§ 练习文本
#####

Skip to content

RKE 是一个快速的,多功能的 Kubernetes 安装工具。

安装软件和配置先决条件

请检查节点是否满足这些要求。

系统配置

Hostname和MAC地址唯一

使用以下命令查看Hostname和MAC地址

bash
cat /etc/hostname

ip link

启用IPV4流量转发

执行以下命令

bash
cat <<EOF | sudo tee /etc/modules-load.d/k8s.conf
overlay
br_netfilter
EOF

sudo modprobe overlay
sudo modprobe br_netfilter

# sysctl params required by setup, params persist across reboots
cat <<EOF | sudo tee /etc/sysctl.d/k8s.conf
net.bridge.bridge-nf-call-iptables  = 1
net.bridge.bridge-nf-call-ip6tables = 1
net.ipv4.ip_forward                 = 1
EOF

# Apply sysctl params without reboot
sudo sysctl --system

通过运行以下命令验证 br_netfilter, overlay 模块是否已加载

bash
lsmod | grep br_netfilter
lsmod | grep overlay

通过运行以下命令验证 net.bridge.bridge-nf-call-iptables, net.bridge.bridge-nf-call-ip6tables, net.ipv4.ip_forward系统变量已设置为1

bash
sysctl net.bridge.bridge-nf-call-iptables net.bridge.bridge-nf-call-ip6tables net.ipv4.ip_forward

关闭SELinux

执行以下命令

setenforce 0
sed -i 's/enforcing/disabled/' /etc/selinux/config

关闭防火墙

Ubuntu执行以下命令

bash
ufw disable

Centos执行以下命令

bash
systemctl stop firewalld
systemctl disable firewalld

禁用交换分区

执行以下命令

swapoff -a 
sed -ri 's/.*swap.*/#&/' /etc/fstab

创建rke用户

bash
useradd -m rke

#设置密码
passwd rke

安装软件

Docker

参考文档:https://docs.docker.com/engine/install 执行以下命令

bash
curl -fsSL https://get.docker.com -o get-docker.sh
sh ./get-docker.sh

systemctl enable docker
systemctl start docker

执行以下命令验证Docker是否已正确安装

bash
systemctl status docker
docker version
docker run hello-world

创建docker用户组

bash
groupadd docker

添加rke用户至docker用户组

bash
usermod -aG docker rke

激活对用户组的修改

bash
newgrp docker

验证rke用户是否可执行docker命令

bash
su rke
docker run hello-world

Chrony

使用Chrony同步服务器时间 执行以下命令安装

bash
apt install chrony
systemctl enable chrony
systemctl start chrony

验证

bash
chronyc activity

主节点配置

以下操作,选择一台主节点即可。

#####

§ 输入数据
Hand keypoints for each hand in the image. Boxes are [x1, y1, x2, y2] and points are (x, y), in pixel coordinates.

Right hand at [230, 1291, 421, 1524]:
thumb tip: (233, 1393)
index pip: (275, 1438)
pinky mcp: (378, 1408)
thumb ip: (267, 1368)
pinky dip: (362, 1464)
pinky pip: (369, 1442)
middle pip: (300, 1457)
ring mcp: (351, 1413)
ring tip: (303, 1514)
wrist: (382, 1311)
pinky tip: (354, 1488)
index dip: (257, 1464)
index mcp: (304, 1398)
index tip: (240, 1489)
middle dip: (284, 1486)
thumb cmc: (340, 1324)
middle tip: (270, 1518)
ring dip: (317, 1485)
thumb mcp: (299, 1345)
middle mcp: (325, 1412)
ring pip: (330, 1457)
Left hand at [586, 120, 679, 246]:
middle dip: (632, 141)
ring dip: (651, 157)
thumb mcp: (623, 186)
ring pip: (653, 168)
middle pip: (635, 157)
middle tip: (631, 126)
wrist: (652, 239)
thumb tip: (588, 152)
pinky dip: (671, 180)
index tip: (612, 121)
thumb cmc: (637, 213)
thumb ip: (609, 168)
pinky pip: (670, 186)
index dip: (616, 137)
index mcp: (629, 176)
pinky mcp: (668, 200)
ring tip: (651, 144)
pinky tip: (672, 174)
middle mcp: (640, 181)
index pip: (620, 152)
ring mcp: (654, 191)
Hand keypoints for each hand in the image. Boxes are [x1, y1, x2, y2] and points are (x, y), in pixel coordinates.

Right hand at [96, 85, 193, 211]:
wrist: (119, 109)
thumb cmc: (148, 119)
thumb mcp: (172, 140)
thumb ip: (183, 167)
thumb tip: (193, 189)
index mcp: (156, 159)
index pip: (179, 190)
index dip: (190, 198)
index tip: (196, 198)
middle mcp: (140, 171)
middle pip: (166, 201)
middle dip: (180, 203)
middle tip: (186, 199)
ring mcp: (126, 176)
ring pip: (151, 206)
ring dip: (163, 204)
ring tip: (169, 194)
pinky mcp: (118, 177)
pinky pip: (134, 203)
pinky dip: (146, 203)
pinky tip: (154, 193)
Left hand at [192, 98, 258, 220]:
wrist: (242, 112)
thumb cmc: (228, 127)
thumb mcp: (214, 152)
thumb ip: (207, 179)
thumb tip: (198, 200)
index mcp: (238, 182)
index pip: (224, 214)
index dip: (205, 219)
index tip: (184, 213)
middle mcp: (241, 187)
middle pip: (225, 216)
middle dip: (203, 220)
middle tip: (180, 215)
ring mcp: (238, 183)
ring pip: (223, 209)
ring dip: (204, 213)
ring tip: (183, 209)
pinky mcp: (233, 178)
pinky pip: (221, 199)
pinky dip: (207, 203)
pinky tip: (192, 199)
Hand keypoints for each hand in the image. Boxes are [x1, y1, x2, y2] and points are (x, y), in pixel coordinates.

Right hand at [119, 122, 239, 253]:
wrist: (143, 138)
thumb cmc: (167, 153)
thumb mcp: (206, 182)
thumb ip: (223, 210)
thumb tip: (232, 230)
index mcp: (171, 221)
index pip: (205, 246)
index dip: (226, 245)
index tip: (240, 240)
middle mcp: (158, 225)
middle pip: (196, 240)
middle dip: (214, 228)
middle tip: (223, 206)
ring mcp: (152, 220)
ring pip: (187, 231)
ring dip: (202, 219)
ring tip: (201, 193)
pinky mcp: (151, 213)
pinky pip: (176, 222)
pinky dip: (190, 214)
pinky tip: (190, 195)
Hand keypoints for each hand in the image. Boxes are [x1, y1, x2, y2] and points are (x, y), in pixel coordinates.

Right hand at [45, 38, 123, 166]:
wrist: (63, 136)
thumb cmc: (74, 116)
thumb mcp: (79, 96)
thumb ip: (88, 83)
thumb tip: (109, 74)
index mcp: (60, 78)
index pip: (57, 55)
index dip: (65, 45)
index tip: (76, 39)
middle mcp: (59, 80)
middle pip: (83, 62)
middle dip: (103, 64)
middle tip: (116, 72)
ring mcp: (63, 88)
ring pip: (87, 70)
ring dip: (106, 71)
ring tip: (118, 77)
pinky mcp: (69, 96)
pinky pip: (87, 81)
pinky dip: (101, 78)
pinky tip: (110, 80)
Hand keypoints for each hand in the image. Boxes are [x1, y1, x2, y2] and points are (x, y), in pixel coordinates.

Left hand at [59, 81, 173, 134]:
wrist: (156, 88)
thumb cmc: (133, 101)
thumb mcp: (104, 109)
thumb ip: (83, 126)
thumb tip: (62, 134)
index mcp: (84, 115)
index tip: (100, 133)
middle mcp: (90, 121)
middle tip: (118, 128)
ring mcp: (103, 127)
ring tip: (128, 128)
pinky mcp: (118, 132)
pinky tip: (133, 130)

#####

§ 练习题
1. 在 RKE 安装文本中,为什么要先把参数写入 /etc/sysctl.d/k8s.conf,再执行 "sudo sysctl --system"?请用一到三句话说明。
2. 请接着 RKE 安装文本最后一句往下写。

§ 参考答案
1. 写入 /etc/sysctl.d/k8s.conf 的是安装所需的 sysctl 参数,这些参数在重启后仍会保留。执行 sudo sysctl --system 则能在不重启的情况下让这些参数立即生效。

2.
生成SSH证书

执行以下命令会在当前目录生成两个文件:rke_key, rke_key.pub

bash
ssh-keygen -t rsa -b 4096 -C "your_email@example.com" -P "" -f rke_key

拷贝SSH证书至所有节点

bash
ssh-copy-id -i rke_key.pub rke@node1
ssh-copy-id -i rke_key.pub rke@node2
ssh-copy-id -i rke_key.pub rke@node3
...

验证SSH证书是否可用

bash
ssh -t  -i rke_key rke@node1 "hostname"

安装Kubectl

参考文档:https://kubernetes.io/docs/tasks/tools/install-kubectl-linux/ 执行以下命令安装

bash
curl -LO "https://dl.k8s.io/release/$(curl -L -s https://dl.k8s.io/release/stable.txt)/bin/linux/amd64/kubectl"

chmod +x kubectl
mv kubectl /usr/local/bin/kubectl

验证

kubectl version

开启自动补全

bash
source <(kubectl completion bash) # set up autocomplete in bash into the current shell, bash-completion package should be installed first.
echo "source <(kubectl completion bash)" >> ~/.bashrc # add autocomplete permanently to your bash shell.

安装RKE

下载二进制安装包,RKE版本发布页面:https://github.com/rancher/rke/releases

bash
# Linux
curl -LO https://github.com/rancher/rke/releases/download/v1.4.17/rke_linux-amd64

把二进制文件重命名为rke

# Linux
mv rke_linux-amd64 rke

# MacOS
mv rke_darwin-amd64 rke

# Windows PowerShell
mv rke_windows-amd64.exe rke.exe

添加可执行权限

bash
chmod +x rke

把rke移动到Linux可以执行命令目录下

bash
mv rke /usr/local/bin/rke

执行以下命令验证

bash
rke --version

使用RKE部署集群

参考文档:https://rke.docs.rancher.com

创建RKE配置文件

创建一个名为cluster.yml的 Kubernetes 集群配置文件;在后续步骤中,当使用 RKE 命令设置集群时,它将使用此文件在节点上安装 Kubernetes。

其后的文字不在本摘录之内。